Steve Double warned she could only have ‘days’ left as he called her position ‘untenable’, while William Wragg said he had sent a letter of no-confidence to the 1922 committee chief Graham Brady.
Sir Graham is believed to have informed the premier that more than 50 Tories have privately sent him no-confidence letters.
Ms Truss told MPs: ‘I have been very clear that I am sorry and that I have made mistakes.’
Amid shouts of ‘resign’, she added: ‘The right thing to do in those circumstances is to make changes, which I have made, and to get on with the job and deliver for the British people.’
Former Cabinet minister Sajid Javid had been slated to ask a question at PMQs, but apparently pulled out at the last minute. As the session began reports emerged that Ms Truss’s senior aide Jason Stein has been suspended pending an investigating into briefing. There was a vicious barb at Mr Javid over the weekend claiming he was not offered the Chancellor job because the PM regarded him as ‘sh**’.

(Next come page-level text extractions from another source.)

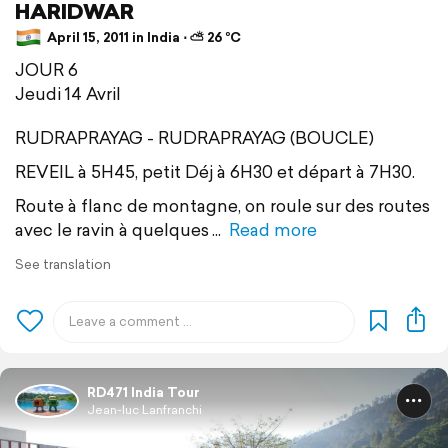
HARIDWAR
April 15, 2011 in India ⋅ ⛅ 26 °C
JOUR 6
Jeudi 14 Avril
RUDRAPRAYAG - RUDRAPRAYAG (BOUCLE)
REVEIL à 5H45, petit Déj à 6H30 et départ à 7H30.
Route à flanc de montagne, on roule sur des routes
avec le ravin à quelques
Read more
See translation
RD471 India Tour
Jean-luc Lanfranchi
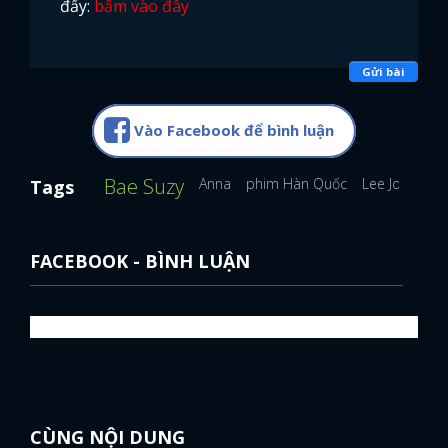
đấy:
bấm vào đây
Gửi bài
Vào Facebook để bình luận
Bae Suzy
Anna
phim Hàn Quốc
Lee Jong Suk
Tags
FACEBOOK - BÌNH LUẬN
CÙNG NỘI DUNG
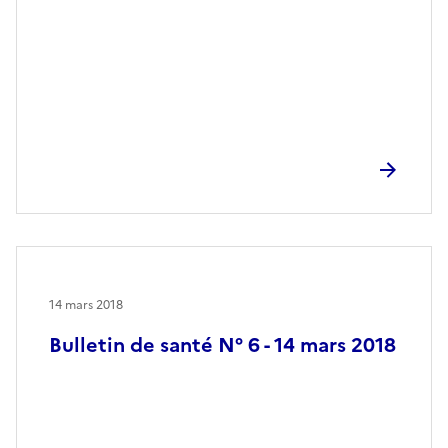
14 mars 2018
Bulletin de santé N° 6 - 14 mars 2018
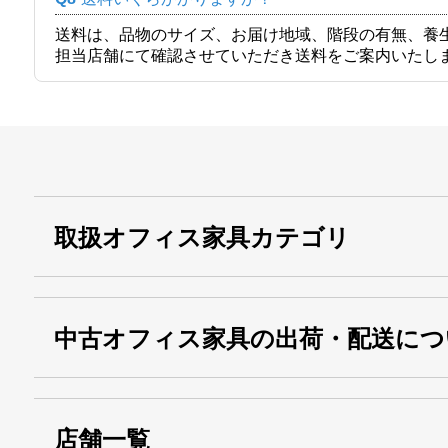
送料は、品物のサイズ、お届け地域、階段の有無、養
担当店舗にて確認させていただき送料をご案内いたし
取扱オフィス家具カテゴリ
中古オフィス家具の出荷・配送につ
店舗一覧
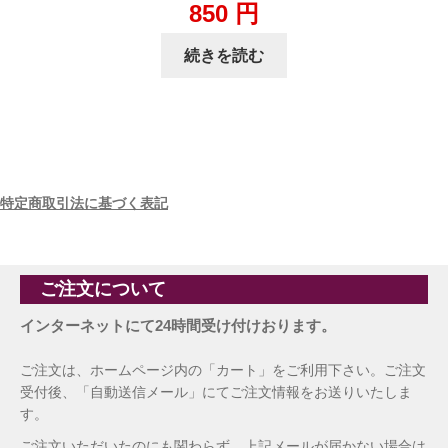
850
円
続きを読む
特定商取引法に基づく表記
ご注文について
インターネットにて24時間受け付けおります。
ご注文は、ホームページ内の「カート」をご利用下さい。ご注文
受付後、「自動送信メール」にてご注文情報をお送りいたしま
す。
ご注文いただいたのにも関わらず、上記メールが届かない場合は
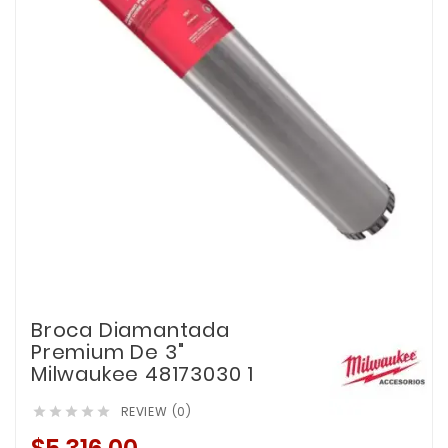
Broca Diamantada
Premium De 3"
Milwaukee 48173030 1
REVIEW (0)





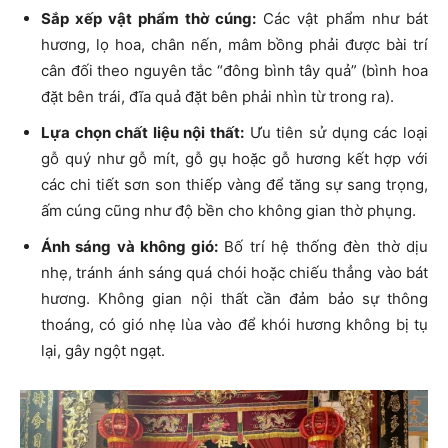
Sắp xếp vật phẩm thờ cúng:
Các vật phẩm như bát
hương, lọ hoa, chân nến, mâm bồng phải được bài trí
cân đối theo nguyên tắc “đông bình tây quả” (bình hoa
đặt bên trái, đĩa quả đặt bên phải nhìn từ trong ra).
Lựa chọn chất liệu nội thất:
Ưu tiên sử dụng các loại
gỗ quý như gỗ mít, gỗ gụ hoặc gỗ hương kết hợp với
các chi tiết sơn son thiếp vàng để tăng sự sang trọng,
ấm cúng cũng như độ bền cho không gian thờ phụng.
Ánh sáng và không gió:
Bố trí hệ thống đèn thờ dịu
nhẹ, tránh ánh sáng quá chói hoặc chiếu thẳng vào bát
hương. Không gian nội thất cần đảm bảo sự thông
thoáng, có gió nhẹ lùa vào để khói hương không bị tụ
lại, gây ngột ngạt.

The PM’s press secretary said this afternoon: ‘I am not going to get into individual staffing matters but the Prime Minister has made very clear to her team that some of the sort of briefings that we have seen are completely unacceptable about parliamentary colleagues and they must stop.’

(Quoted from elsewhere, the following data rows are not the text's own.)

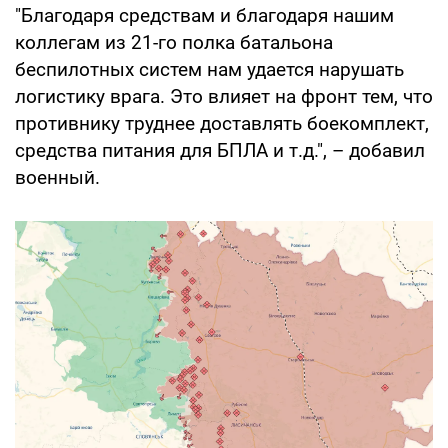
"Благодаря средствам и благодаря нашим
коллегам из 21-го полка батальона
беспилотных систем нам удается нарушать
логистику врага. Это влияет на фронт тем, что
противнику труднее доставлять боекомплект,
средства питания для БПЛА и т.д.", – добавил
военный.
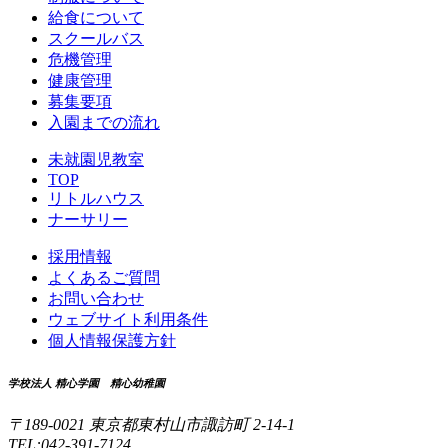
給食について
スクールバス
危機管理
健康管理
募集要項
入園までの流れ
未就園児教室
TOP
リトルハウス
ナーサリー
採用情報
よくあるご質問
お問い合わせ
ウェブサイト利用条件
個人情報保護方針
学校法人 精心学園 精心幼稚園
〒189-0021 東京都東村山市諏訪町 2-14-1
TEL:042-391-7124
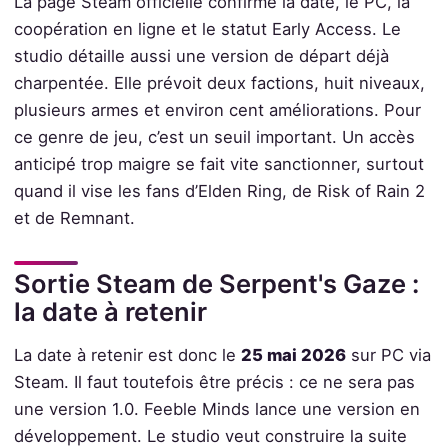
La page Steam officielle confirme la date, le PC, la
coopération en ligne et le statut Early Access. Le
studio détaille aussi une version de départ déjà
charpentée. Elle prévoit deux factions, huit niveaux,
plusieurs armes et environ cent améliorations. Pour
ce genre de jeu, c’est un seuil important. Un accès
anticipé trop maigre se fait vite sanctionner, surtout
quand il vise les fans d’Elden Ring, de Risk of Rain 2
et de Remnant.
Sortie Steam de Serpent's Gaze :
la date à retenir
La date à retenir est donc le
25 mai 2026
sur PC via
Steam. Il faut toutefois être précis : ce ne sera pas
une version 1.0. Feeble Minds lance une version en
développement. Le studio veut construire la suite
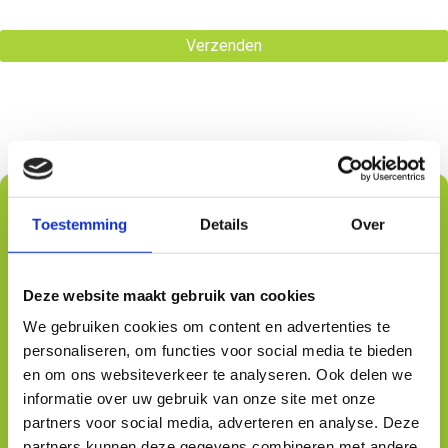
Toestemming
Details
Over
Gratis advies ontvangen
Deze website maakt gebruik van cookies
Volledige
naam
We gebruiken cookies om content en advertenties te
*
*
personaliseren, om functies voor social media te bieden
E-
en om ons websiteverkeer te analyseren. Ook delen we
mail
informatie over uw gebruik van onze site met onze
adres
partners voor social media, adverteren en analyse. Deze
*
*
Telefoonnummer
partners kunnen deze gegevens combineren met andere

The cost-of-living crisis is the stark backdrop for a crisis at Westminster as Ms Truss desperately battles to cling on after being forced to sack ally Kwasi Kwarteng and ditch the disastrous mini-Budget that triggered havoc on markets – before any of last night’s chaos came into play.
PMQs was only Ms Truss’s third since entering No10 and came just a week after she insisted there would ‘absolutely not’ be spending cuts. Mr Hunt – who has been branded the ‘de facto PM’ – now says cuts will be ‘eye-watering’.